Increasing Access to Global Transportation Data

by Data Clinic
A subway train moves toward the photographer on an elevated subway line with a background of an urban landscape of highrises, and a road full of car traffic below and parallel to the subway line on the left.
Two Sigma Data Clinic recently partnered with MobilityData to launch an API to the Mobility Database Catalogs, a repository of more than 2000 transportation feeds from across the world.

MobilityData, a Canadian nonprofit on a mission to improve travelers’ information, was founded in 2015. Today, the organization has 20 employees, and serves transport agencies, software vendors, mobility apps, and cities to standardize and expand data formats such as General Transit Feed Specification (GTFS) and General Bikeshare Feed Specification (GBFS) for public transport and shared mobility.

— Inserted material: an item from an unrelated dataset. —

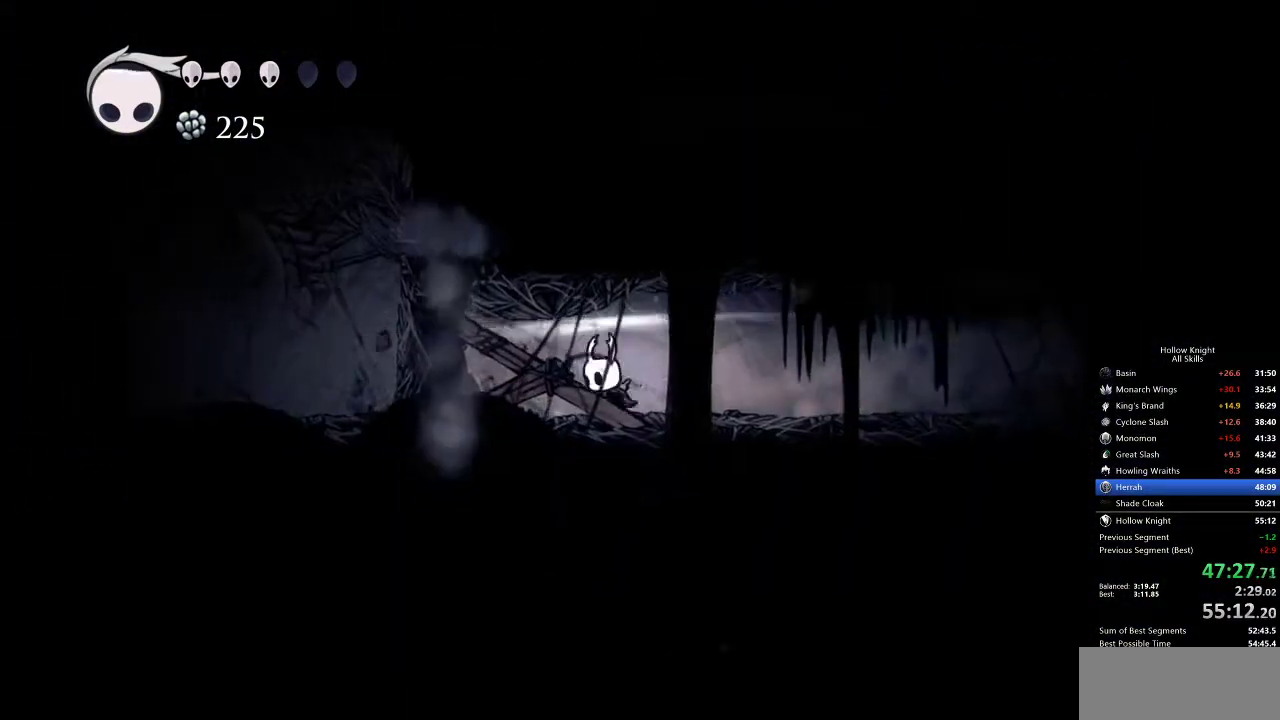
{"keys": ["left", "nail"], "events": [[467, "nail", "down"], [500, "up", "up"]]}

In 2023, our team had the opportunity to meet with the Mobility Data team at the launch event for TREC, a Data Clinic tool that uses GTFS data to identify transit stops at risk due to climate change. During the development of TREC, we experienced firsthand the challenges with sourcing GTFS data at scale. Despite the immense value of publishing open data, a significant obstacle remains in making this data easily accessible – this insight drove us to build our open data discovery tool, Scout, in 2020.

Independently, MobilityData recognized a similar challenge in public transit and created the Mobility Database Catalogs to source transit feed data from providers around the world. GTFS data serves as a common format for public transit schedules, and powers a number of valuable applications such as mapping tools (e.g., Google Maps, Apple Maps, etc.) and transit accessibility research. Recognizing our shared commitment to creating open source code and improving access to public data, we were enthusiastic about collaborating.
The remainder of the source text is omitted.